| Document text |

** start **

Chancellor Black is gone, baby, gone. Plus, the State Ed Sec ( the apparatchik whose arm Bloomberg twi$ted to get the required waiver for the ludicrously unqualified Black to take office) resigned on the same day.
Good god what a system. It's not just the school system; it's the political system. Why does it routinely produce people who have no idea what they're doing? And who DON'T *CARE* that they don't know what they're doing.
Updated, 6:02 p.m. | Cathleen P. Black, a magazine executive with no educational experience who was named New York City schools chancellor last fall, stepped down Thursday, Mayor Michael R. Bloomberg announced.
Mr. Bloomberg called Ms. Black into his office Thursday morning and urged her to resign, officials said, ending a tumultuous and brief tenure for the longtime publisher. Mr. Bloomberg said at a news conference that he and Ms. Black had agreed that a change was required.

** end **

| Things to do |
**A.** Translate this sentence from the post on Cathleen Black's resignation into Spanish: "Mr. Bloomberg said at a news conference that he and Ms. Black had agreed that a change was required."
**B.** Pick up the post on Cathleen Black's resignation after its final sentence and write the next part.

| Dataset content |
** start **

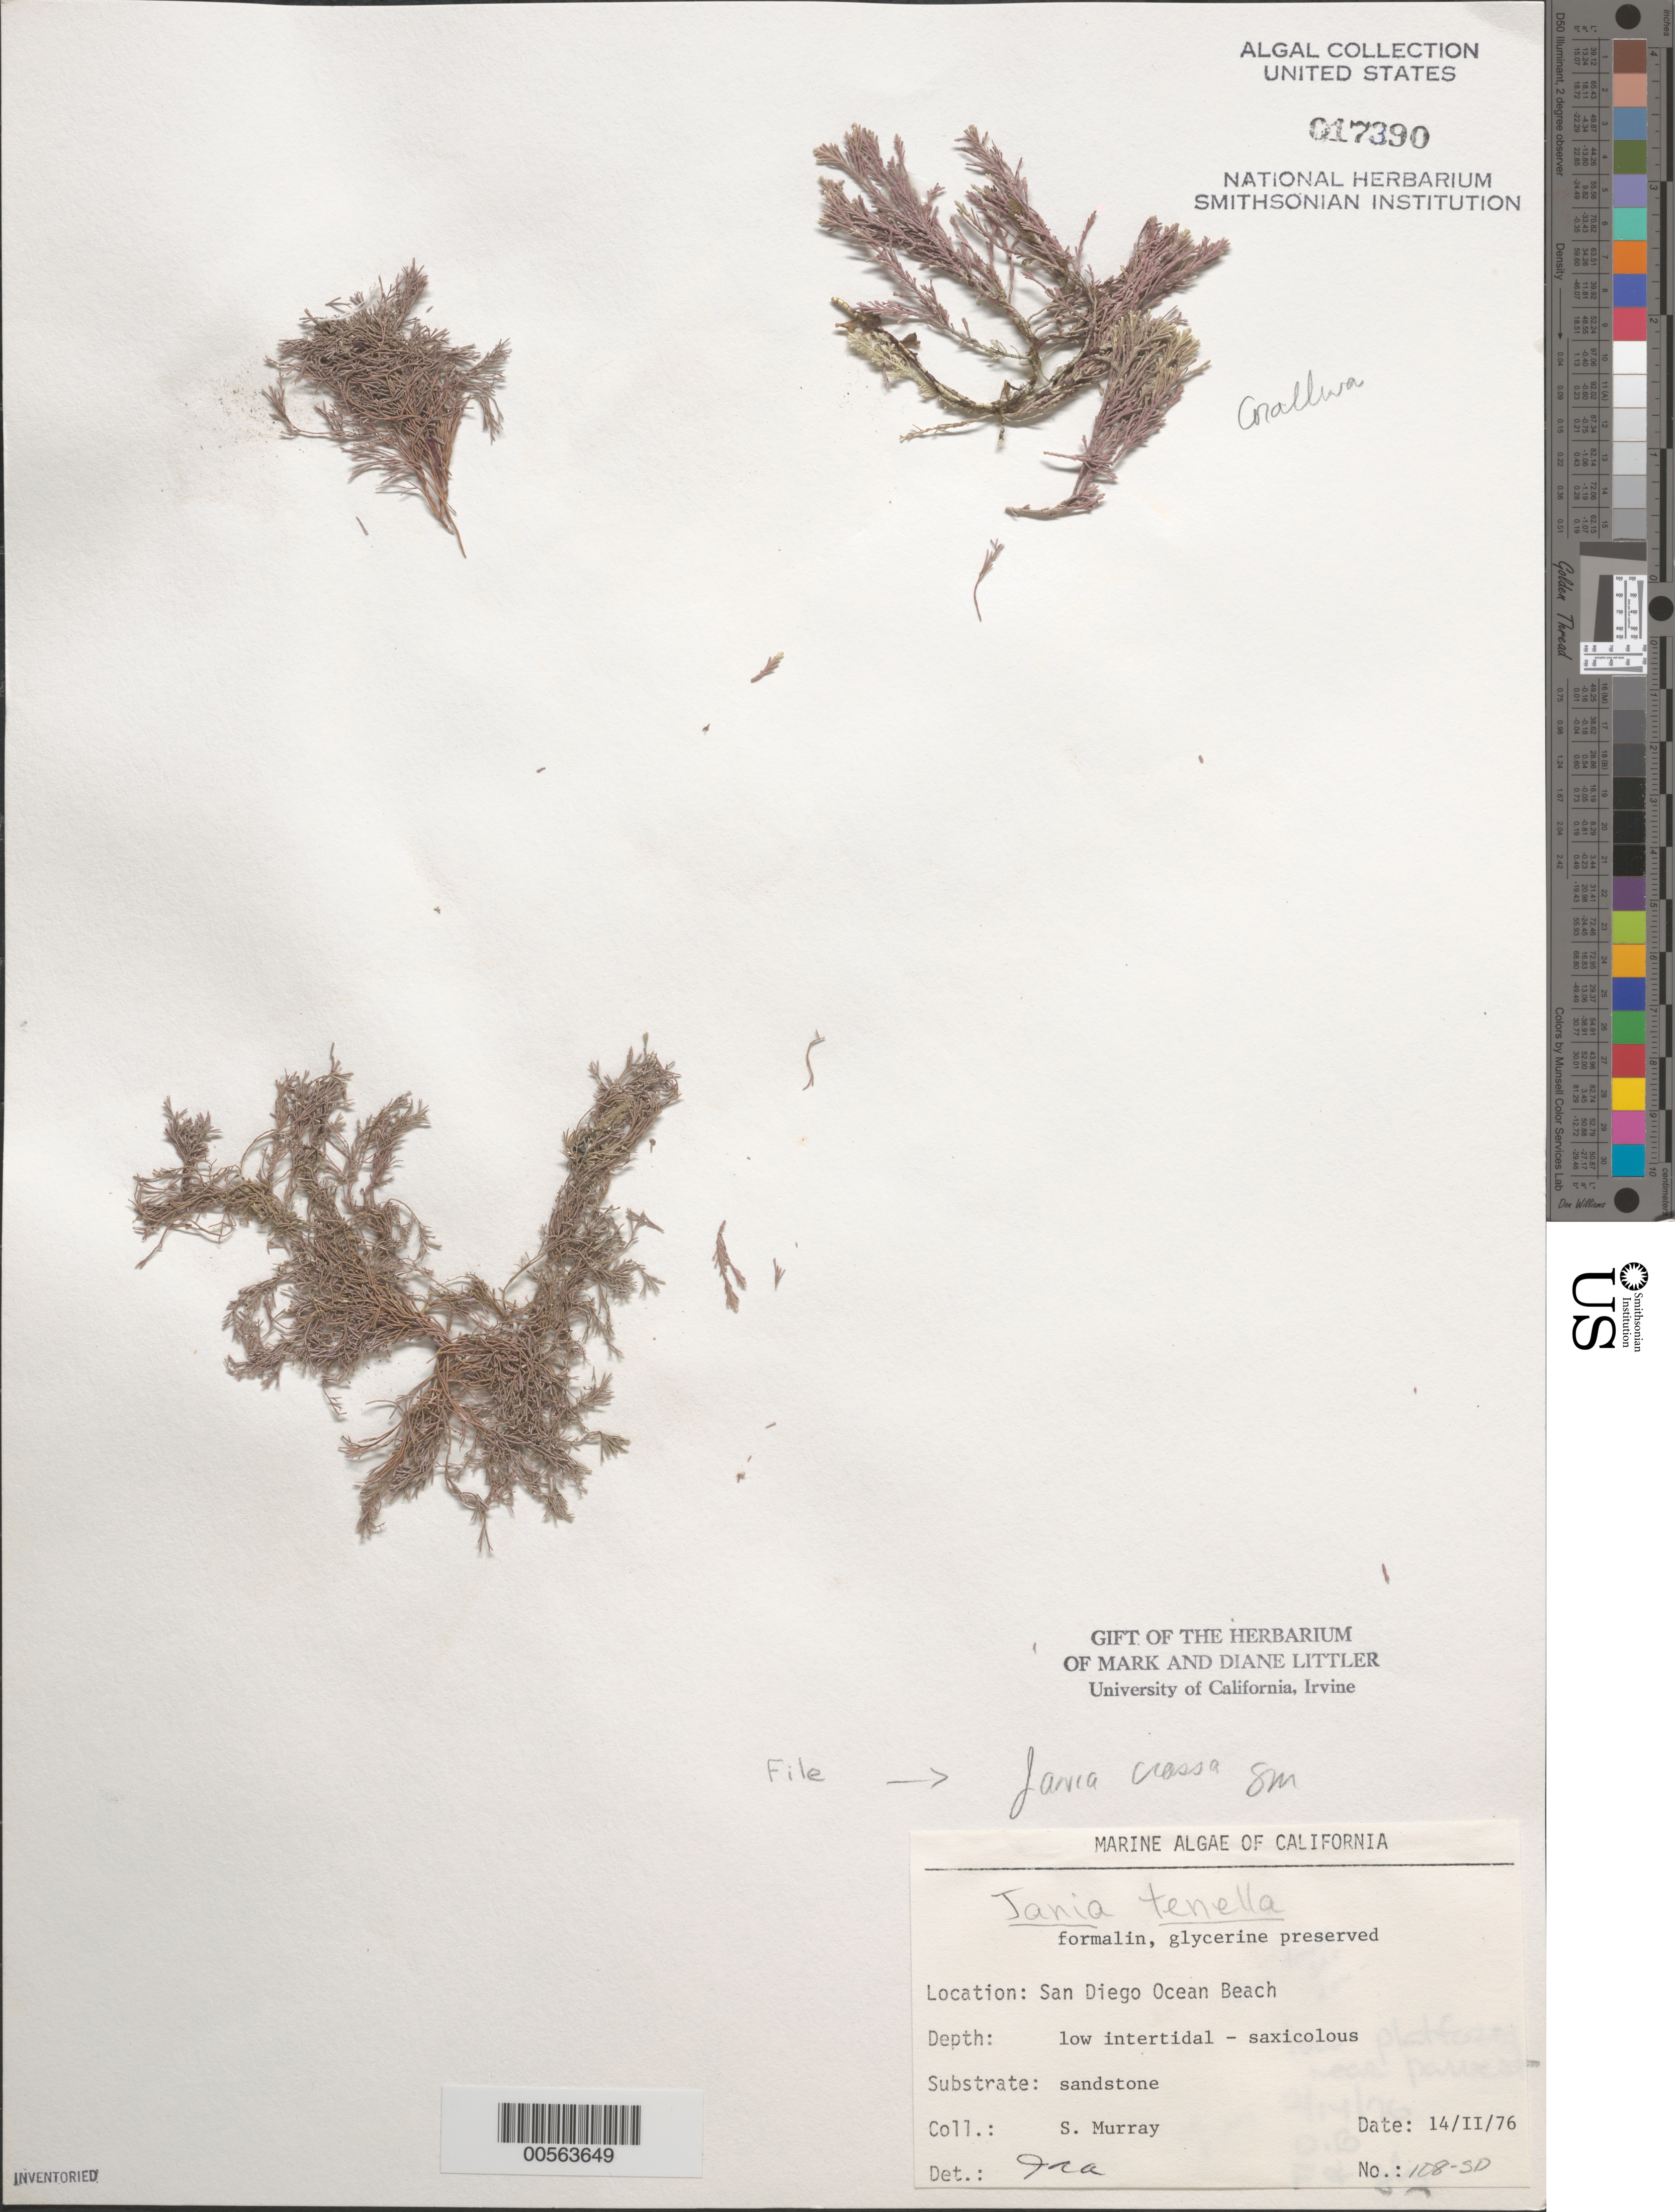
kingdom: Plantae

** end **
** start **

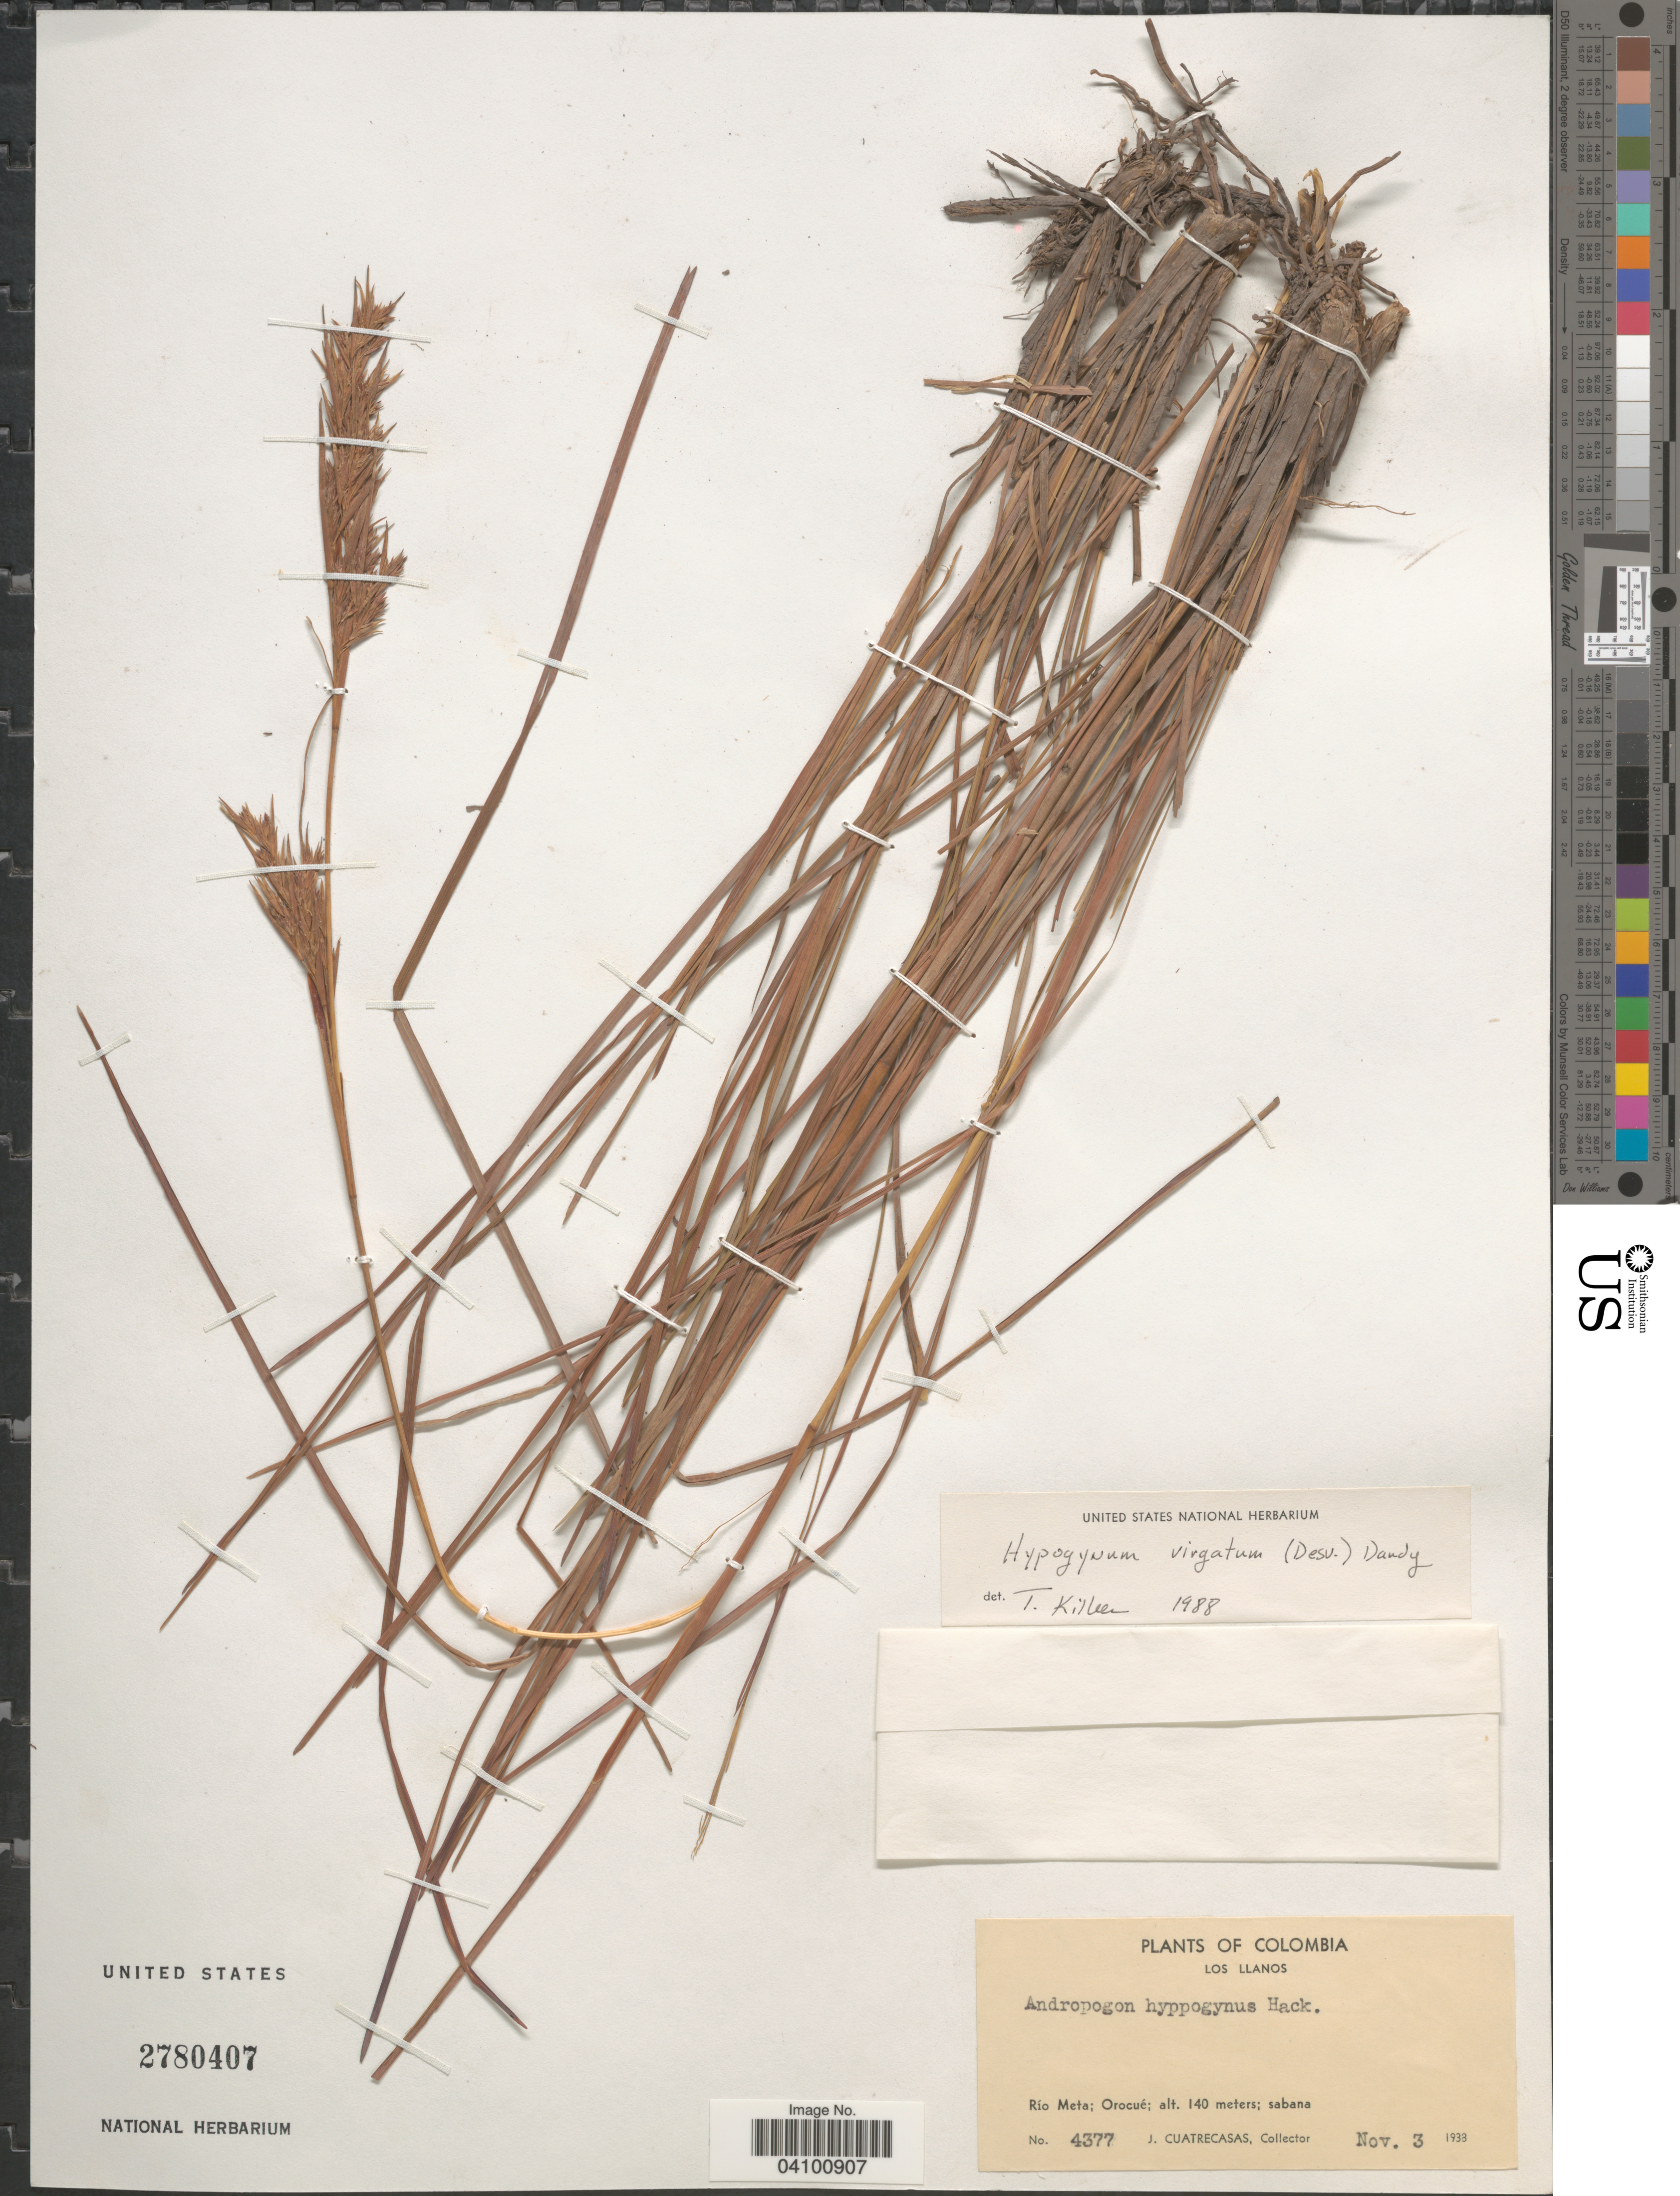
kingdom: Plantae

** end **

| Responses to the tasks |
**A.** El Sr. Bloomberg dijo en una conferencia de prensa que él y la Sra. Black habían acordado que se requería un cambio.

**B.**
Ms. Black’s resignation, which follows a series of high-level departures at the Education Department, was nearly as surprising as her appointment. When Mayor Bloomberg plucked her from her post as chairwoman of Hearst Magazines to run the nation’s largest public school system, people in New York and across the country — including some of the mayor’s closest aides — were stunned.
Ms. Black will be replaced by Deputy Mayor Dennis M. Walcott, who has long aided the mayor in educational matters, Mr. Bloomberg announced at the news conference, at 11:30 a.m. at City Hall.
“I take full responsibility for the fact that this has not worked out as either of us had hoped or expected,” Mr. Bloomberg said. “But now it’s time to look forward, not back.”
Ms. Black’s time as chancellor was troubled from the start. During her three months on the job, she offended parents with an offhand joke about birth control and bewildered City Hall aides when she seemed to mock a crowd of parents protesting the closing of a school. Aides complained that she required intensive tutorials on every aspect of education policy. And on Monday, a NY1-Marist poll put Ms. Black’s approval rating at 17 percent, the lowest ever for a Bloomberg administration official.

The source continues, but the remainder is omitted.